◆ ENTRIES SUPPLIED ◆
• • •
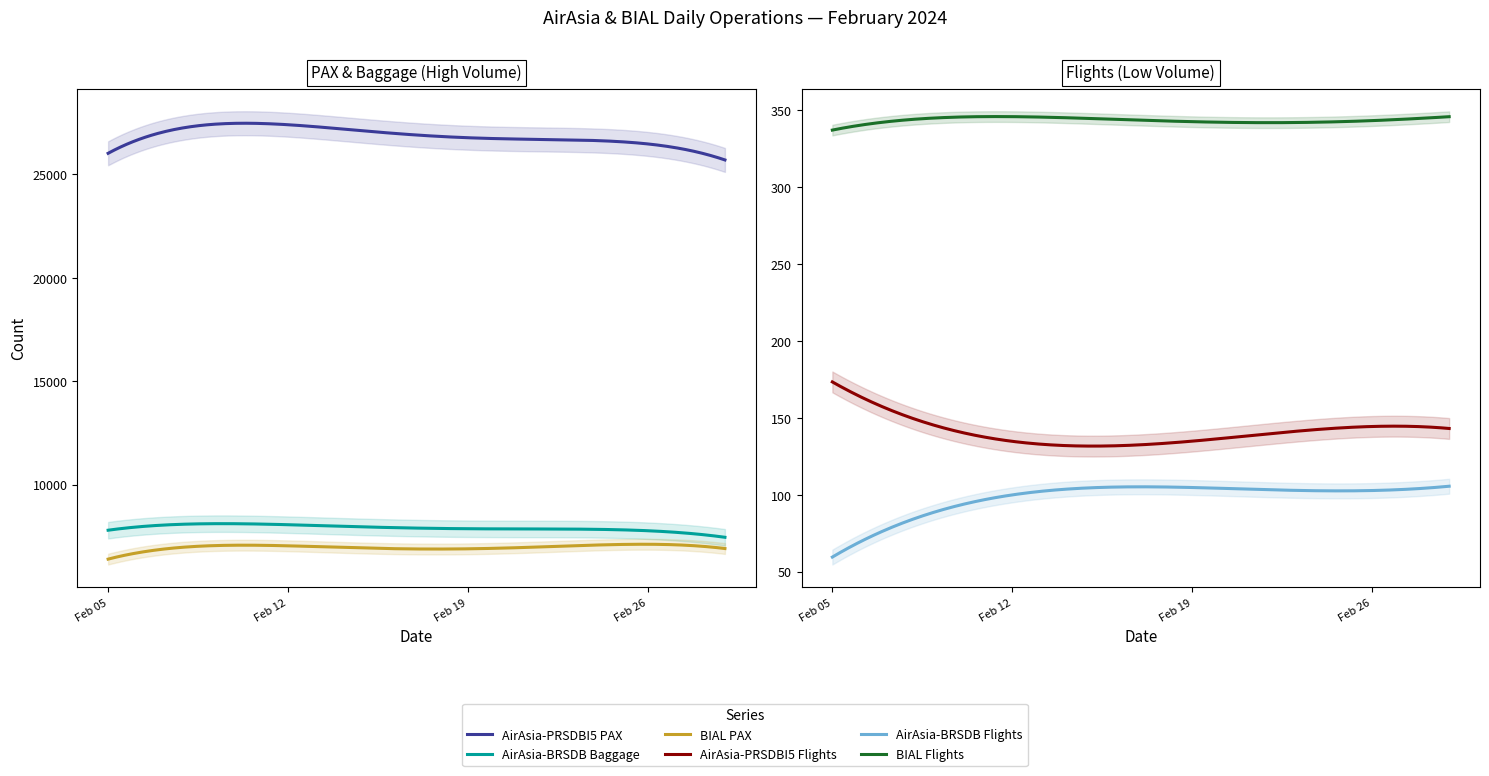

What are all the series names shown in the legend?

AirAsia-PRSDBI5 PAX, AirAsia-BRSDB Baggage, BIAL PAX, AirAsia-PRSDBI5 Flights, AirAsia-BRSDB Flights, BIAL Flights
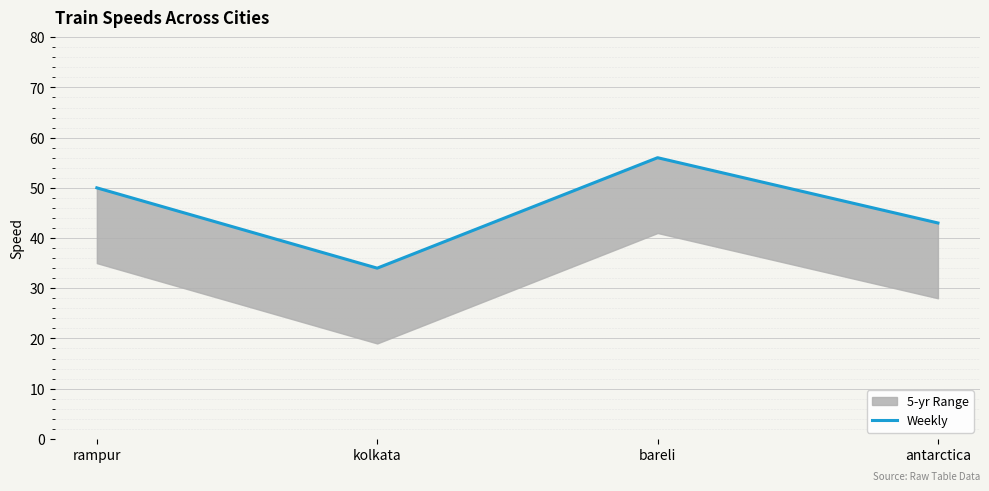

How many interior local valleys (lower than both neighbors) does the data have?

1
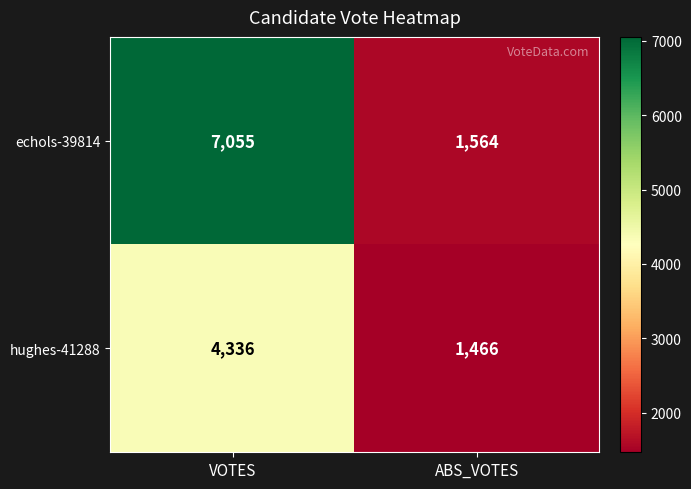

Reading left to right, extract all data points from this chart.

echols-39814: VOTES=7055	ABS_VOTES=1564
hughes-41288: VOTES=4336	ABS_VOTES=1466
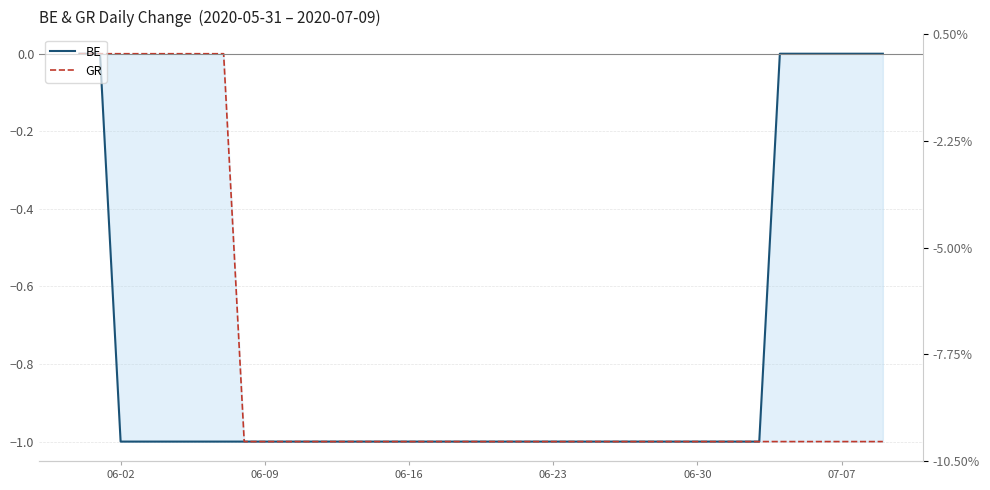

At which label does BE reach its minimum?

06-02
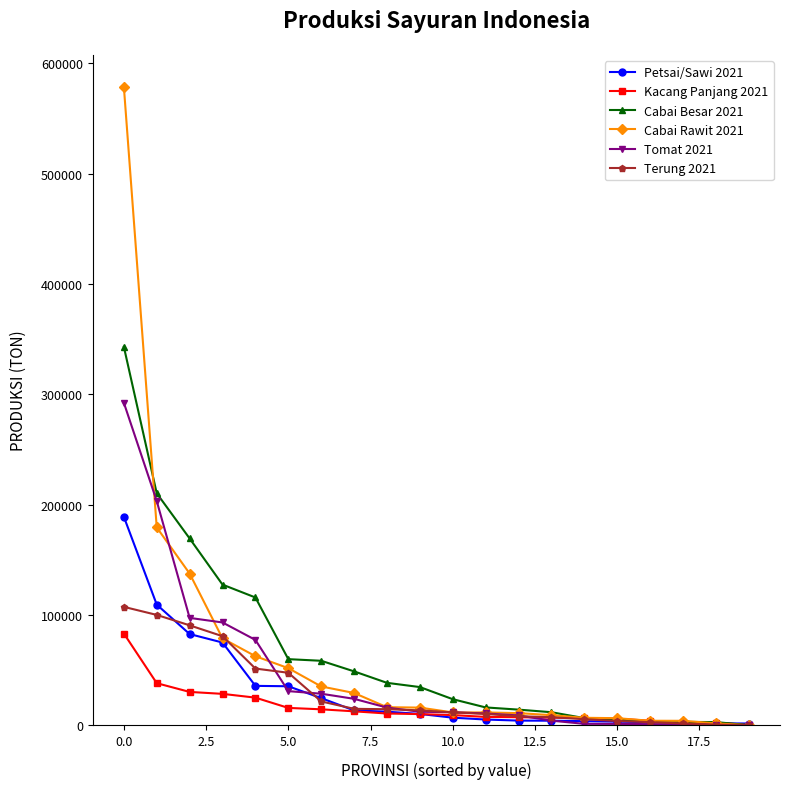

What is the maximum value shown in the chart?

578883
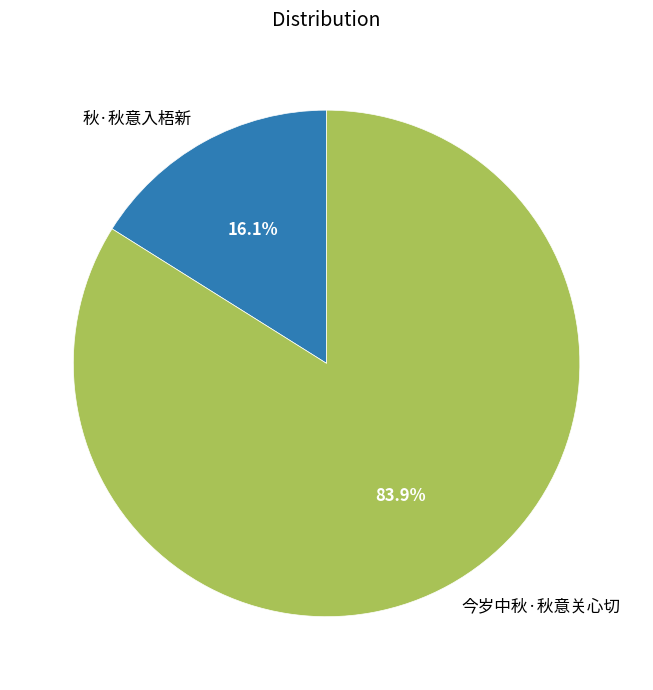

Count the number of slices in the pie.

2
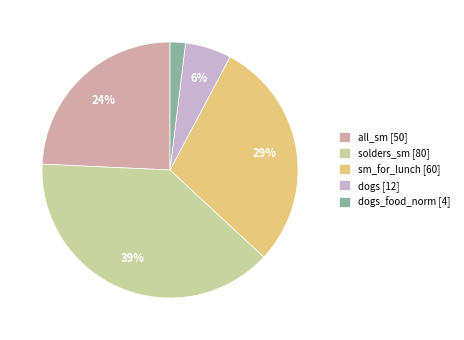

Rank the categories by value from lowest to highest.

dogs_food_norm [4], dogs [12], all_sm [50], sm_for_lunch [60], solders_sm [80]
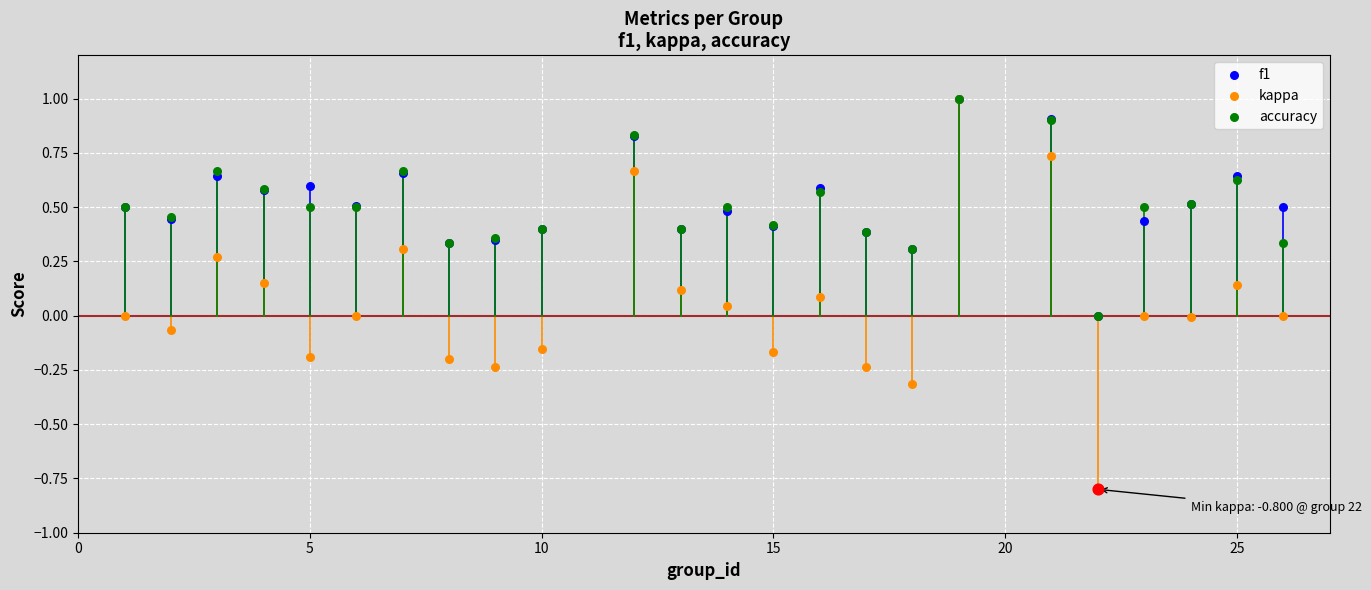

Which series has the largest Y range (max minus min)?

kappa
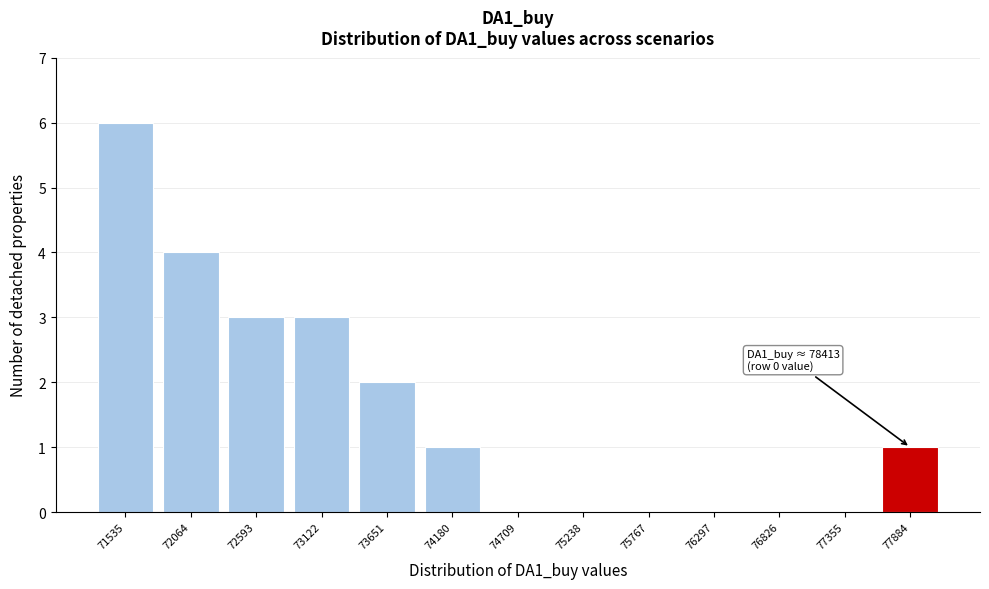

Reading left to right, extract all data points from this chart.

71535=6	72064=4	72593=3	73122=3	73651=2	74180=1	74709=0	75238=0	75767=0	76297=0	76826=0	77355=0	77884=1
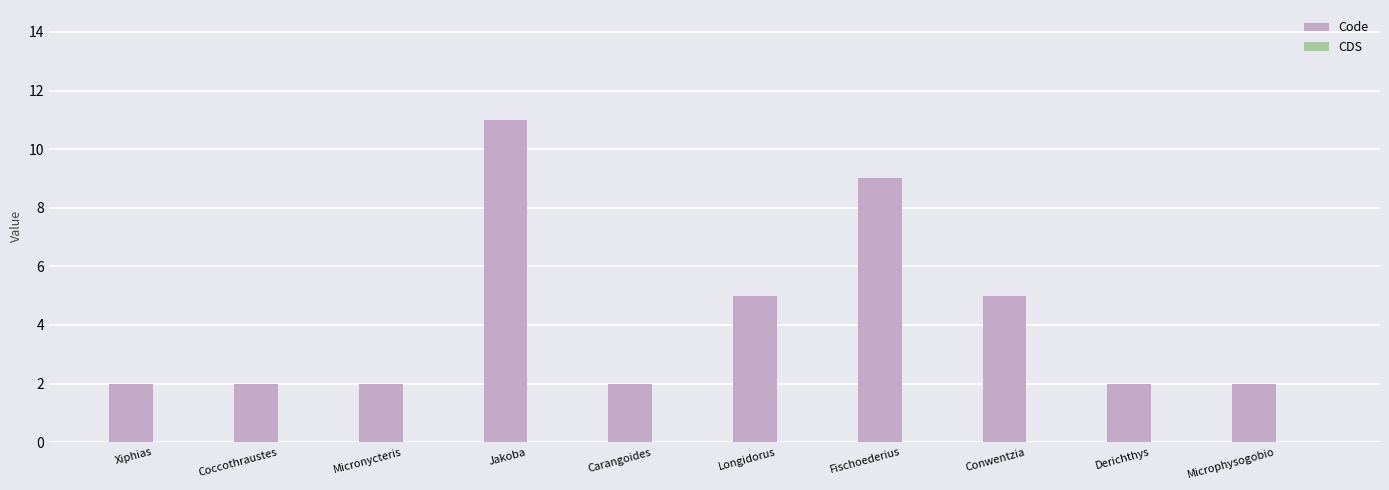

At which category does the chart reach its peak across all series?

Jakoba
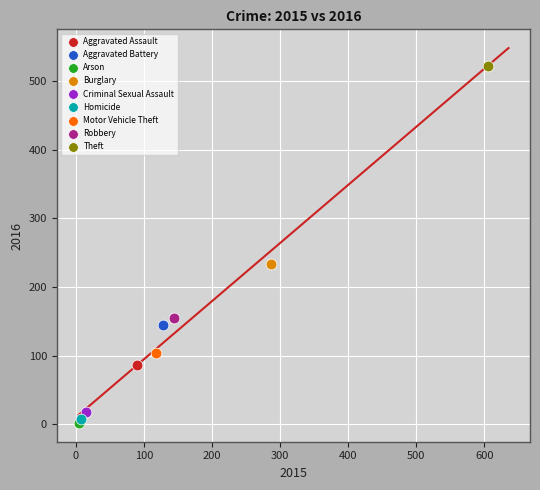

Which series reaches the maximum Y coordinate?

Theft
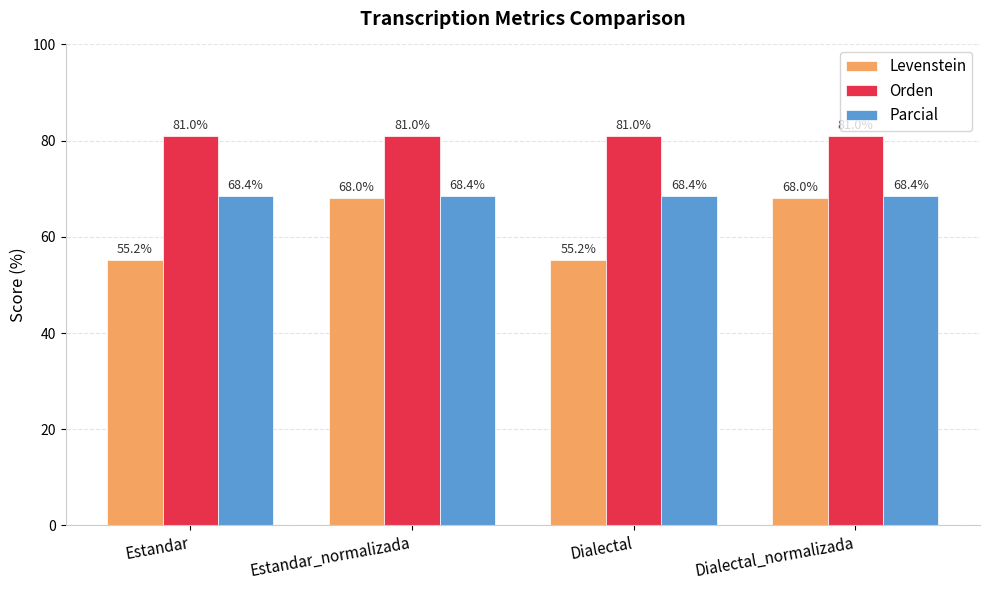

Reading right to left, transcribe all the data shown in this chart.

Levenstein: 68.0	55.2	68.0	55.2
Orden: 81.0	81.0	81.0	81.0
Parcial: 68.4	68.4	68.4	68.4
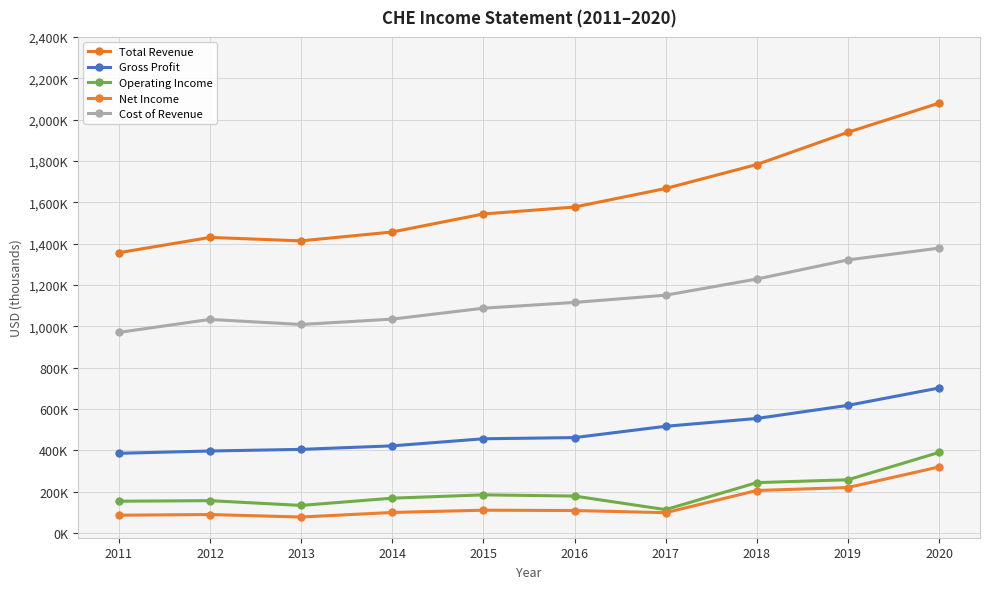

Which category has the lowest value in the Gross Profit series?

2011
• • •
◆ DIRECTIONS ◆
Express every line of the items above as a JSON list of strings, one string per line, leaving out blank lines and the picture lines.

◆ FINISHED EXERCISE ◆
[
  "What are all the series names shown in the legend?",
  "AirAsia-PRSDBI5 PAX, AirAsia-BRSDB Baggage, BIAL PAX, AirAsia-PRSDBI5 Flights, AirAsia-BRSDB Flights, BIAL Flights",
  "How many interior local valleys (lower than both neighbors) does the data have?",
  "1",
  "Reading left to right, extract all data points from this chart.",
  "echols-39814: VOTES=7055\tABS_VOTES=1564",
  "hughes-41288: VOTES=4336\tABS_VOTES=1466",
  "At which label does BE reach its minimum?",
  "06-02",
  "What is the maximum value shown in the chart?",
  "578883",
  "Count the number of slices in the pie.",
  "2",
  "Rank the categories by value from lowest to highest.",
  "dogs_food_norm [4], dogs [12], all_sm [50], sm_for_lunch [60], solders_sm [80]",
  "Which series has the largest Y range (max minus min)?",
  "kappa",
  "Reading left to right, extract all data points from this chart.",
  "71535=6\t72064=4\t72593=3\t73122=3\t73651=2\t74180=1\t74709=0\t75238=0\t75767=0\t76297=0\t76826=0\t77355=0\t77884=1",
  "At which category does the chart reach its peak across all series?",
  "Jakoba",
  "Which series reaches the maximum Y coordinate?",
  "Theft",
  "Reading right to left, transcribe all the data shown in this chart.",
  "Levenstein: 68.0\t55.2\t68.0\t55.2",
  "Orden: 81.0\t81.0\t81.0\t81.0",
  "Parcial: 68.4\t68.4\t68.4\t68.4",
  "Which category has the lowest value in the Gross Profit series?",
  "2011"
]